=== EXERCISE ===
Copy everything in the records below, from the line containing "genus: Garcinia" down to the end of the records, with both ends included. Leave the pictures out of your copy.

=== SOURCE MATERIAL ===
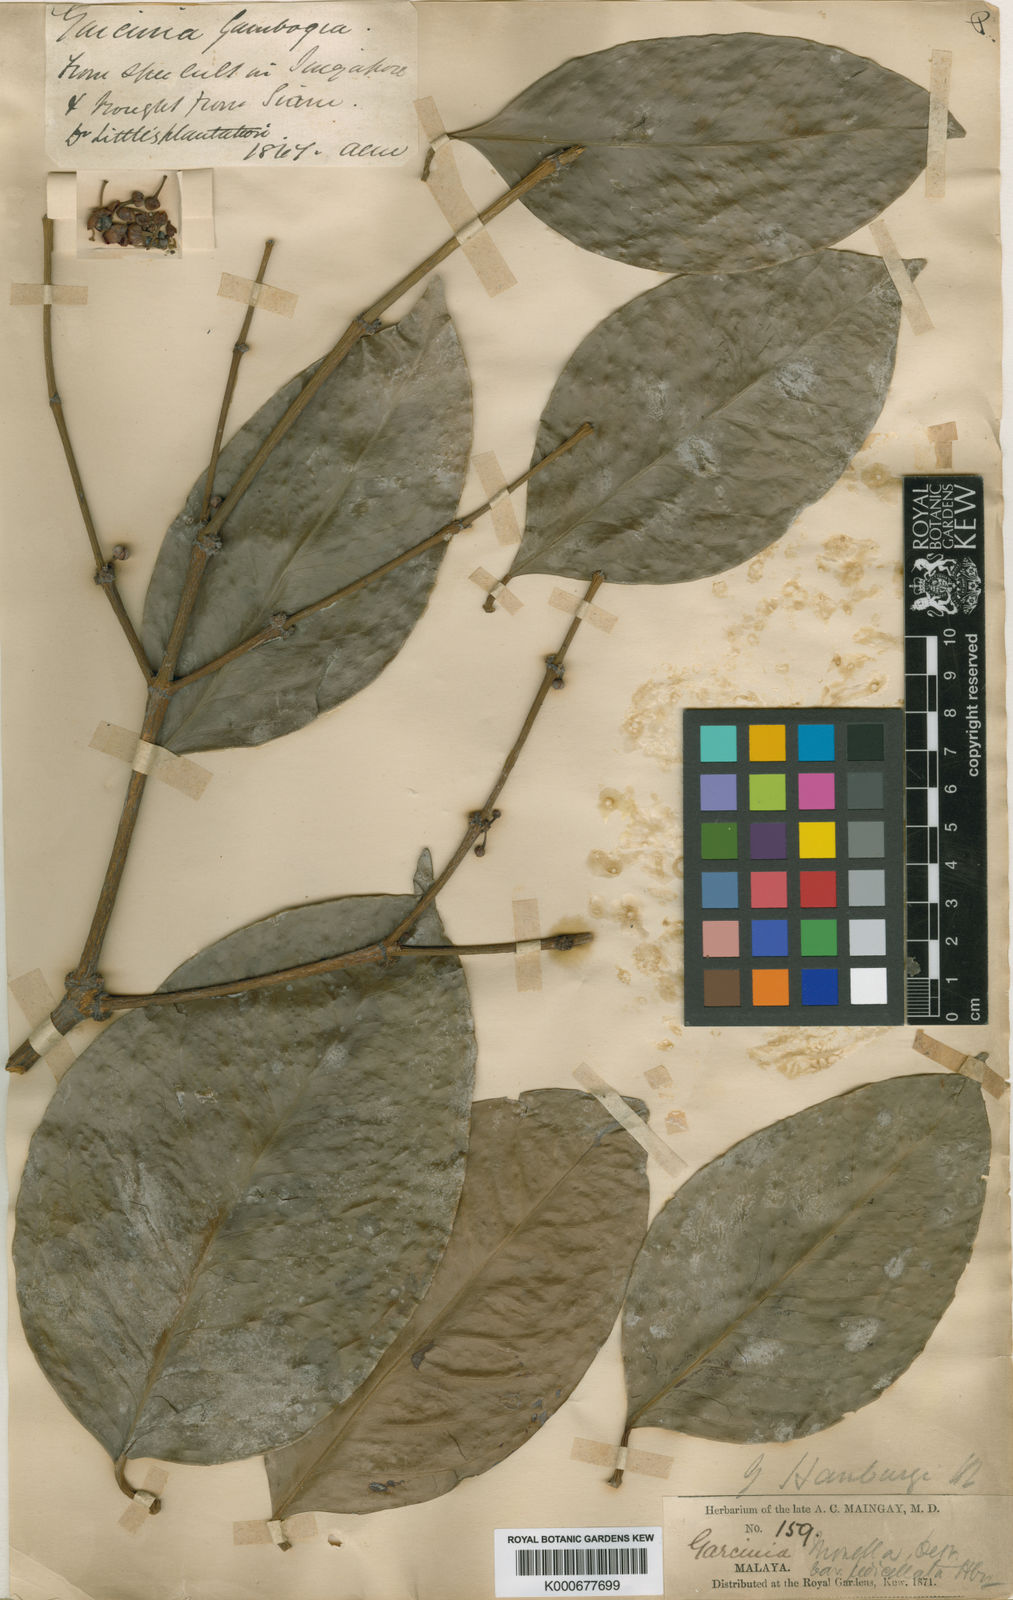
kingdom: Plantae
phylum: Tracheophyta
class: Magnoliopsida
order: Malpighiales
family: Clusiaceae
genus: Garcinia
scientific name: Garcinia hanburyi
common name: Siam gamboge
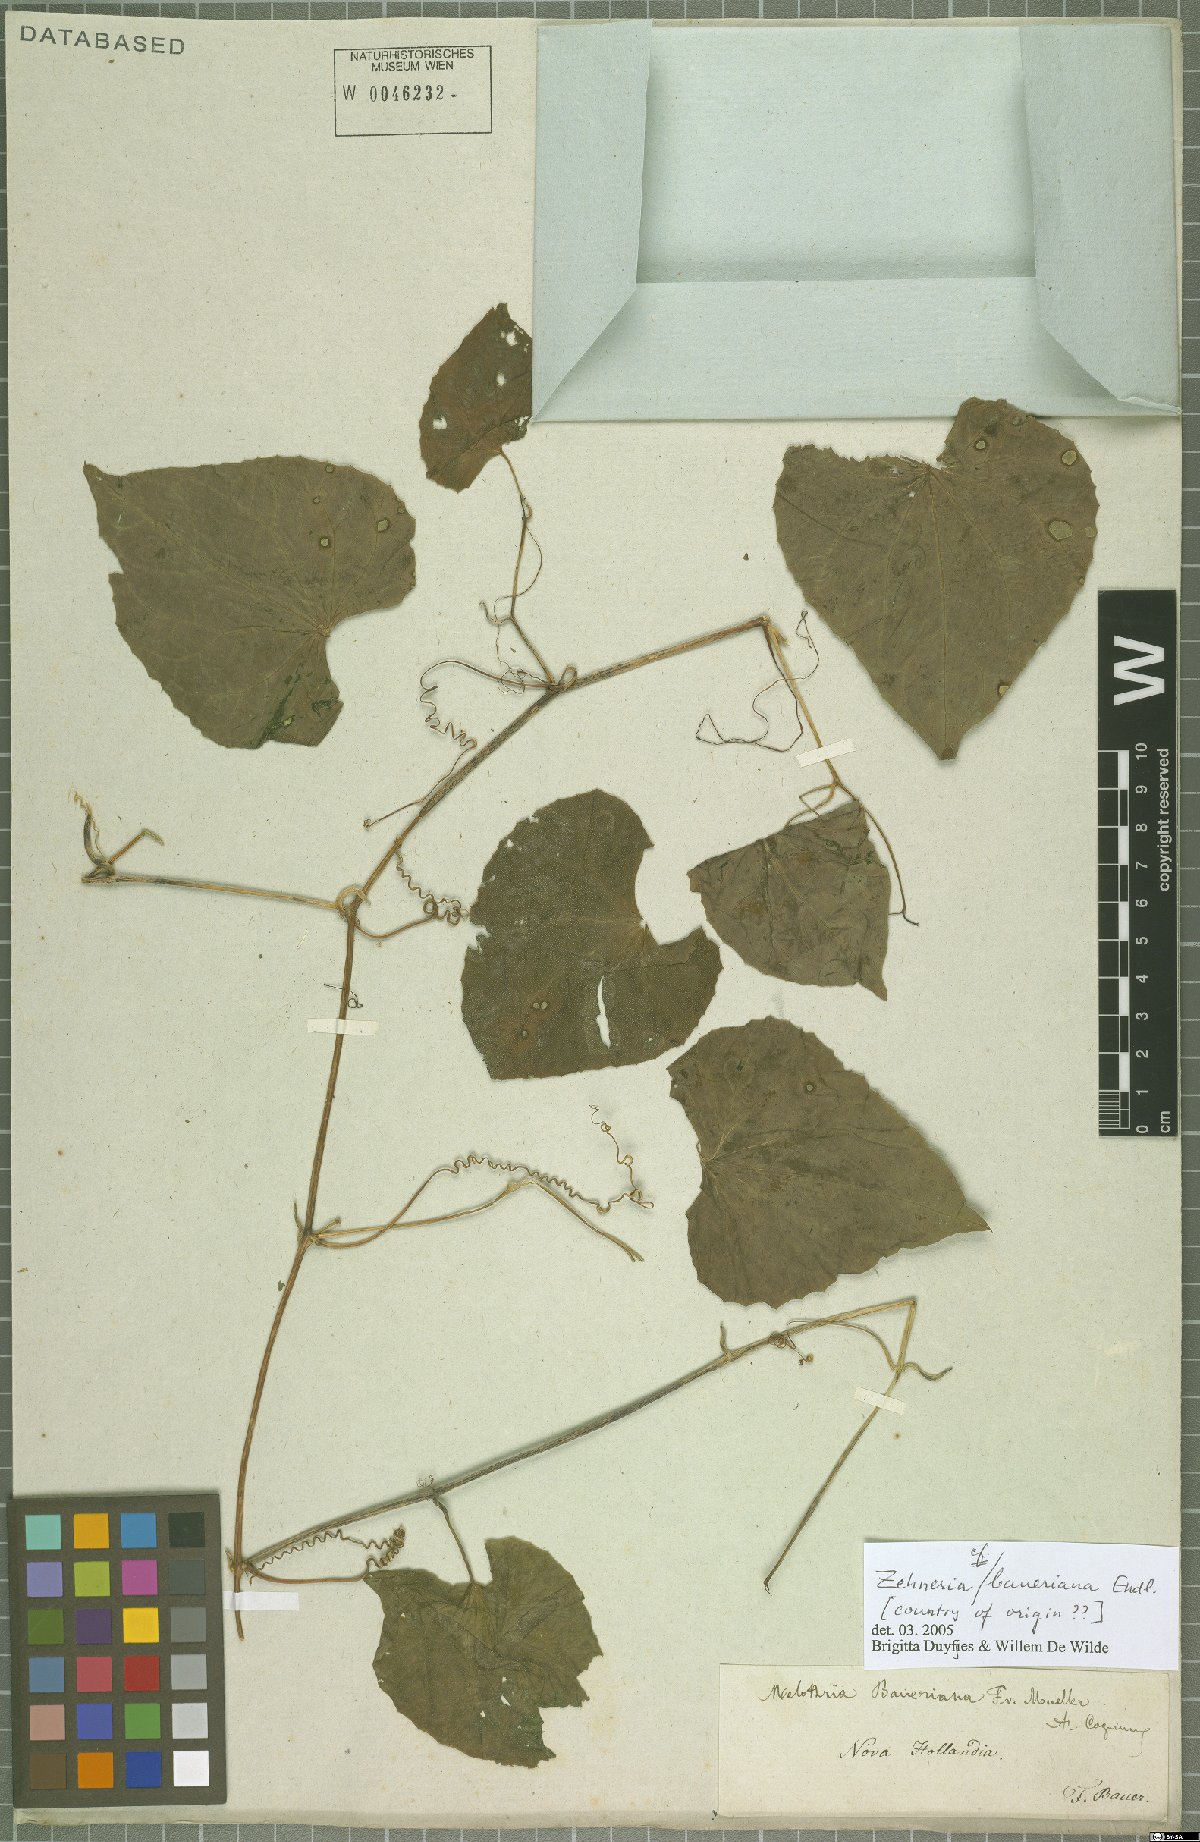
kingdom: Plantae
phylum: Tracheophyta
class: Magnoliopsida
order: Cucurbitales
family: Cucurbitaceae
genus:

=== CORRECT ANSWER ===
genus: Garcinia
scientific name: Garcinia hanburyi
common name: Siam gamboge
kingdom: Plantae
phylum: Tracheophyta
class: Magnoliopsida
order: Cucurbitales
family: Cucurbitaceae
genus:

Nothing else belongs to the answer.